GERARD BYRNE’s latest exhibition, Inside Outside & Beyond, celebrates 30 years of painting the NATIONAL BOTANIC GARDENS in Dublin …
How did you begin this ongoing project?
I began painting the Botanic Gardens almost by chance. I lived locally and was a regular visitor, and when I started teaching myself to paint, the glasshouses provided an opportunity to paint somewhere warm, sheltered from the wind and rain. However, they also presented a challenge when painting, balancing the shade, light and greenery. The staff were friendly, no permission was needed to paint, the place presented itself. I was familiar with the gardens since my childhood and I simply went about my business. I felt at ease there. For many years I worked as an electrician, primarily in lighthouses in Ireland and spent time travelling – I have worked in the United States, Australia and Libya. Every time I returned to Dublin I would make my way to the Botanic Gardens and paint. Later on, when I became a full-time artist I would always return there to capture the lushness of the flora and the architecture of the glass houses. I simply cannot resist its beauty.
You recently painted Kew Gardens, London and of course the link is that both Kew and Dublin’s Botanic Garden glasshouses were constructed by Irish ironmaster Richard Turner. What inspires you most about these landmarks?
The landmarks are from the Victorian era and its architecture is very much about balance, form, ornation and charm. I try to capture all these things in my work. I am not educated in the field of architecture but on a subconscious level I have always appreciated the beauty and romance in them, and over time I realised they were designed that way. These constructions are not made anymore. The glasshouses are about structure, but also about chaos of the plants they control. I am fascinated by that contrast. I’m also inspired by the harmony, light and balance of the glasshouses. Reflections are cast on the floor, you see the shadows of the leaves. Trying to capture that in a painting is a challenge but when I finally succeed, there is a magic to it.
Your style has been described as “modern impressionism” as well as being very versatile in subject matter. What inspires you most – flora, architecture or people?
I have been described as a modern impressionist because of my way of working. I try to capture the moment and I paint directly from nature, the way the impressionists used to do. I believe in what Paul Cezanne said, “Right now the moment of time is fleeting by! Capture its reality in paint … We must become that moment, make ourselves a sensitive recording plate …”. The subjects I choose are all equal, it just happens that in the winter I am in my studio doing the figurative work and floral pieces while in the summer I am outdoors, painting en plein air.

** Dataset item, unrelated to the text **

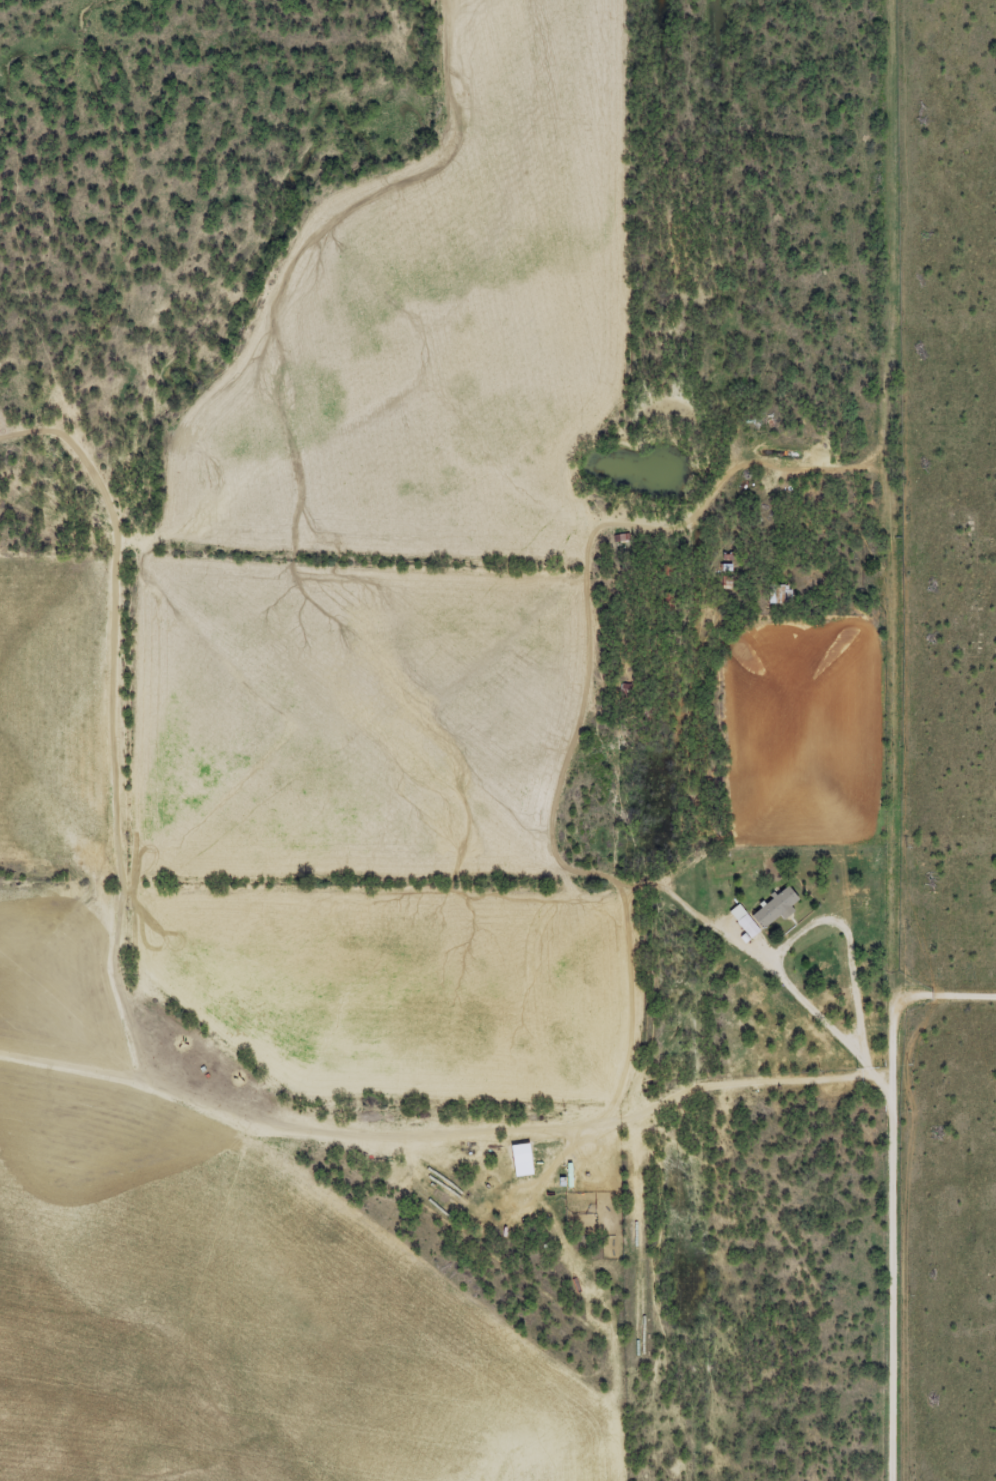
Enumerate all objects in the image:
building: (778, 595)
road: (926, 740)
building: (762, 914)
road: (962, 1019)

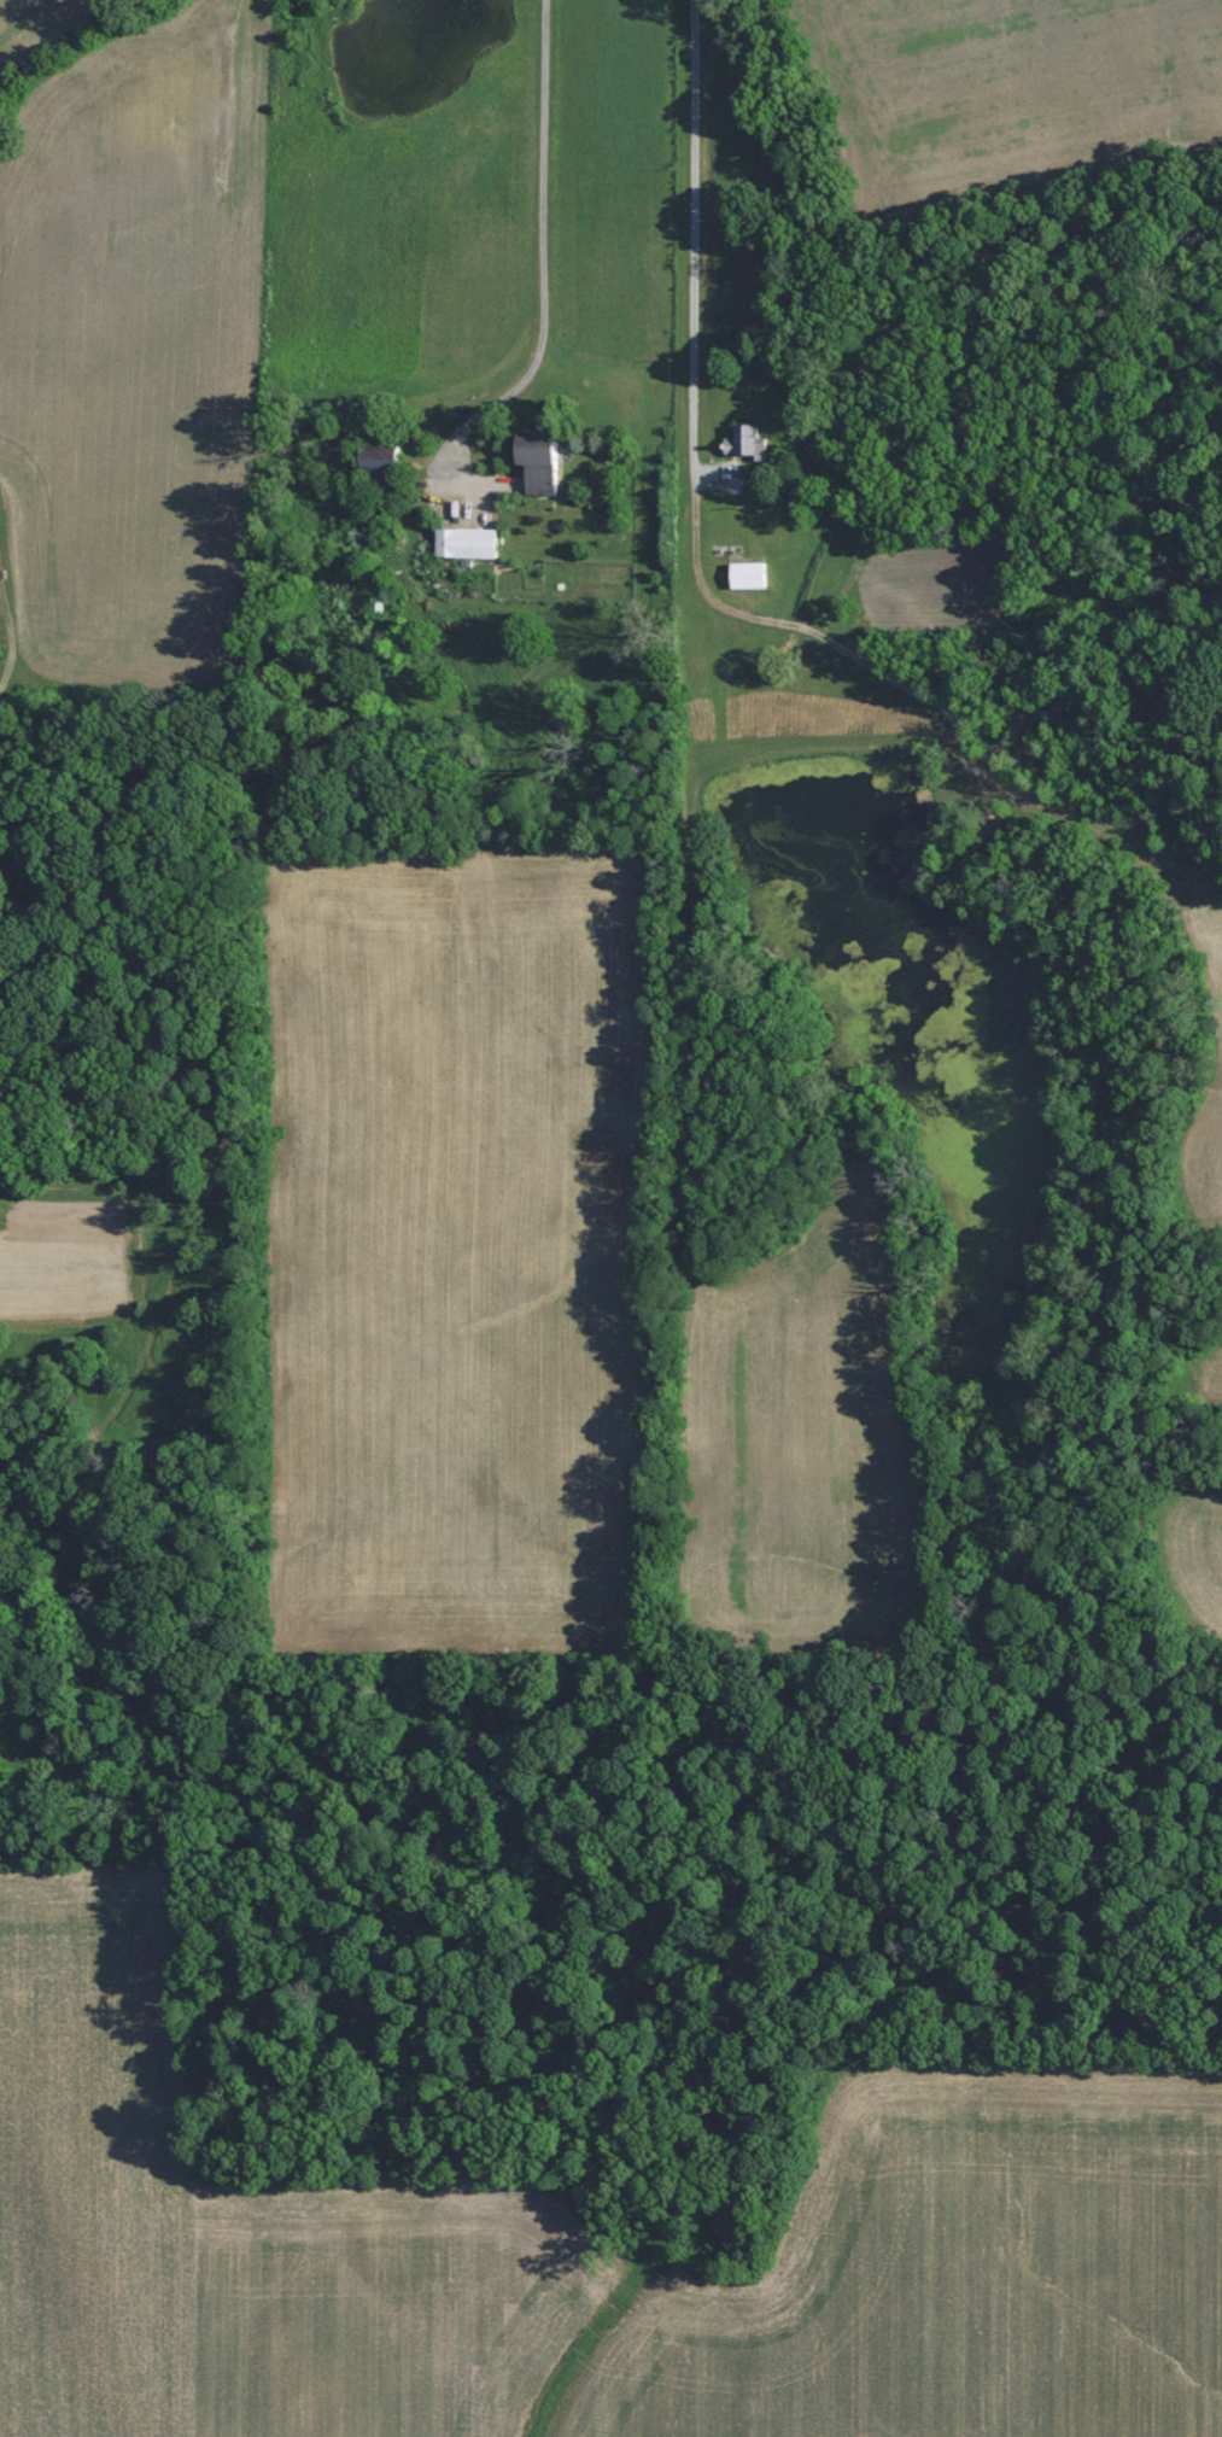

I don’t favour one subject over the other, it keeps me interested and allows me capture different themes, and adopt a different approach to working. I like working outdoors because I am exposed to my audience, I get a chance to talk to people, they express their acknowledgement and appreciation. Working in a studio can sometimes make you feel isolated but I enjoy that time too.
How and where do you work?
I’m very driven and I work fast. I work en plein air if the weather is good and if not, I stay in my studio. I have a strong desire to paint everything I notice. I see everything as a picture, which can be frustrating because I can’t paint everything! If I capture something on a beautiful day I feel it’s a day well spent, it gives me a sense of achievement. I travel to places with quality light like France, Italy and Croatia. I scout, I go out looking for a subject matter, such as a building with nice colours and shadow fall. I can see them in my mind eye as a picture. Once I have the subject, I return a few days later on a nice day hoping to capture the image I saw in my mind. It doesn’t always work out because in the meantime a scaffolding might have been put up, there could be roadworks, the place might get crowded, the view obstructed by cars etc. In that case I use my imagination and artistic licence to complete the painting.
In the winter or when the weather doesn’t allow me to go outside I stay in my studio. I often have some music in the background and get into the zone. People often ask me how long it takes me to paint a picture. My answer is: a day and a lifetime of experience.
Need to Know: Inside Outside & Beyond is on at the National Botanic Gardens in Glasnevin, Dublin and is open daily until Sunday July 15 in the Gallery Space, Visitor Centre. www.gerardbyrneartist.com.